Un’intervista della giornalista Oriana Fallaci (interpretata da Maria Rosaria Omaggio) a Walesa è il pretesto per ripercorrere la vita del dissidente. Può esistere una rivoluzione senza sangue? Il metodo di Walesa dimostra di sì. Wajda costruisce la storia su un impianto narrativo solido che cerca di mantenersi equidistante dagli eventi raccontati. L’obiettivo del regista polacco non è quello di dipingere un affresco appassionato e di parte sul leader di Solidarnosc, ma di raccontare una storia vera, che nell’alternanza tra materiale d’archivio e materiale filmico, tra bianco e nero e colore (in alcuni casi le immagini filmiche vengono virate al bianco e nero, con il risultato di legare ancora di più Walesa alla storia polacca), consolida il proprio rapporto con fatti realmente accaduti.

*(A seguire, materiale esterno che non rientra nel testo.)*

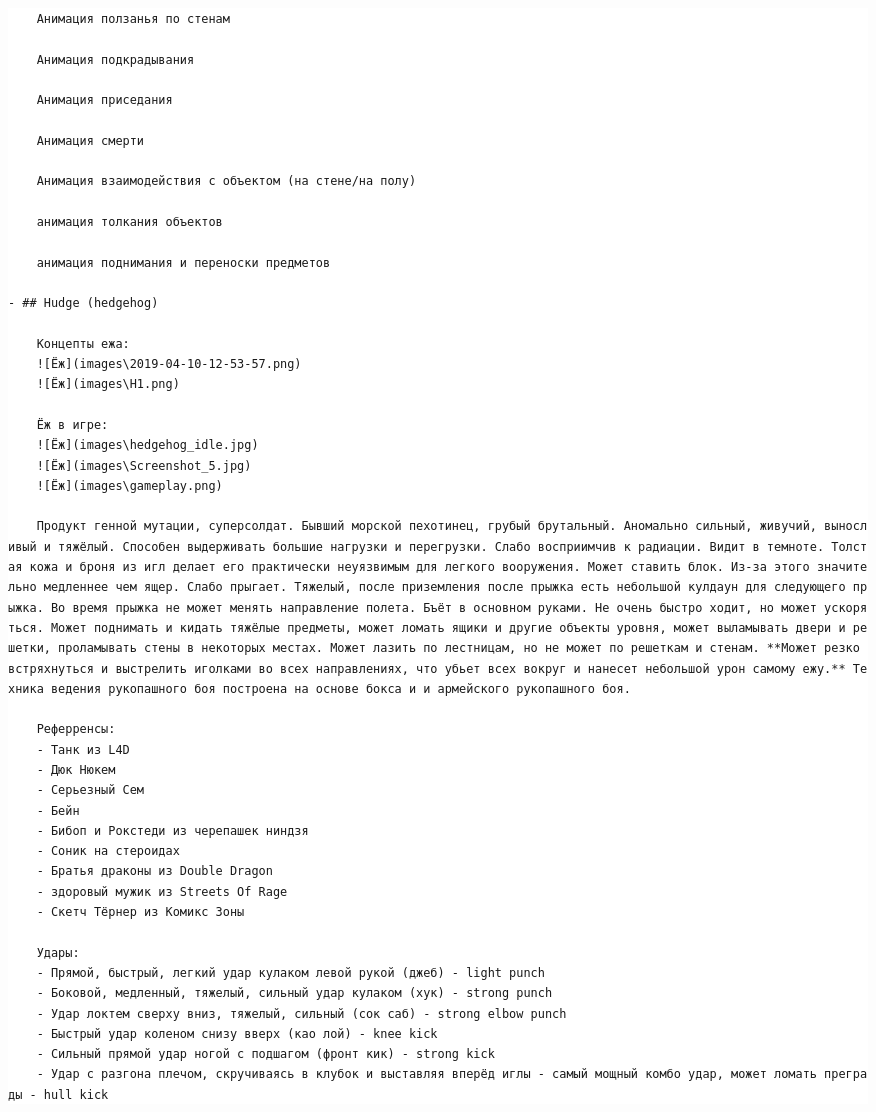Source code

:        Анимация ползанья по стенам

        Анимация подкрадывания

        Анимация приседания

        Анимация смерти

        Анимация взаимодействия с объектом (на стене/на полу)

        анимация толкания объектов

        анимация поднимания и переноски предметов

    - ## Hudge (hedgehog)

        Концепты ежа:
        ![Ёж](images\2019-04-10-12-53-57.png)
        ![Ёж](images\H1.png)

        Ёж в игре:
        ![Ёж](images\hedgehog_idle.jpg)
        ![Ёж](images\Screenshot_5.jpg)
        ![Ёж](images\gameplay.png)

        Продукт генной мутации, суперсолдат. Бывший морской пехотинец, грубый брутальный. Аномально сильный, живучий, выносливый и тяжёлый. Способен выдерживать большие нагрузки и перегрузки. Слабо восприимчив к радиации. Видит в темноте. Толстая кожа и броня из игл делает его практически неуязвимым для легкого вооружения. Может ставить блок. Из-за этого значительно медленнее чем ящер. Слабо прыгает. Тяжелый, после приземления после прыжка есть небольшой кулдаун для следующего прыжка. Во время прыжка не может менять направление полета. Бъёт в основном руками. Не очень быстро ходит, но может ускоряться. Может поднимать и кидать тяжёлые предметы, может ломать ящики и другие объекты уровня, может выламывать двери и решетки, проламывать стены в некоторых местах. Может лазить по лестницам, но не может по решеткам и стенам. **Может резко встряхнуться и выстрелить иголками во всех направлениях, что убьет всех вокруг и нанесет небольшой урон самому ежу.** Техника ведения рукопашного боя построена на основе бокса и и армейского рукопашного боя.

        Реферренсы:
        - Танк из L4D
        - Дюк Нюкем
        - Серьезный Сем
        - Бейн
        - Бибоп и Рокстеди из черепашек ниндзя
        - Соник на стероидах
        - Братья драконы из Double Dragon
        - здоровый мужик из Streets Of Rage
        - Скетч Тёрнер из Комикс Зоны

        Удары:
        - Прямой, быстрый, легкий удар кулаком левой рукой (джеб) - light punch
        - Боковой, медленный, тяжелый, сильный удар кулаком (хук) - strong punch
        - Удар локтем сверху вниз, тяжелый, сильный (сок саб) - strong elbow punch
        - Быстрый удар коленом снизу вверх (као лой) - knee kick
        - Сильный прямой удар ногой с подшагом (фронт кик) - strong kick
        - Удар с разгона плечом, скручиваясь в клубок и выставляя вперёд иглы - самый мощный комбо удар, может ломать преграды - hull kick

Il film mostra tutte le tappe più significative del percorso politico di Walesa: la coscienza sociale si insinua in lui dopo un fatto sanguinario, una strage di operai da parte della polizia di regime nello stesso giorno in cui nasce il suo primo figlio. Proprio la dialettica tra sfera pubblica e dimensione privata sarà uno dei motivi ricorrenti di tutto il film: la famiglia di Walesa diventa sempre più numerosa, proprio come il numero di operai e studenti che crede nelle sue parole e nel suo carisma. Ma se il rapporto con la moglie si incrina (anche se lei gli rimarrà sempre a fianco), l’ascesa politica è inarrestabile, a dispetto degli ostacoli che il regime metterà sul suo cammino. Nel 1983 arriva il Premio Nobel per la pace, sei anni dopo la storica vittoria alle elezioni politiche.

Non vi è dubbio che l’impianto di Wajda tende ad essere un po’ didattico. Ma è proprio nel rigore formale e narrativo che il regista riesce a dare continuità alla sua idea di cinema. Dopotutto, più di ogni altro interprete, Wajda è la storia del cinema polacco. Ne ha attraversato almeno cinque o sei fasi, iniziando la sua avventura nel lontano 1955 e proseguendola nel corso degli anni con invidiabile coerenza. C’è un obiettivo chiaro nel suo cinema, quello di rappresentare i cambiamenti storici e sociali della sua Polonia, analizzando le ripercussioni sulla vita degli individui. Un cinema d’impegno, nazionale ma non nazionalista, che trova ancora la forza di indicare esempi positivi e di alimentare, con essi, la speranza del rinnovamento, senza però nascondere la problematicità del reale.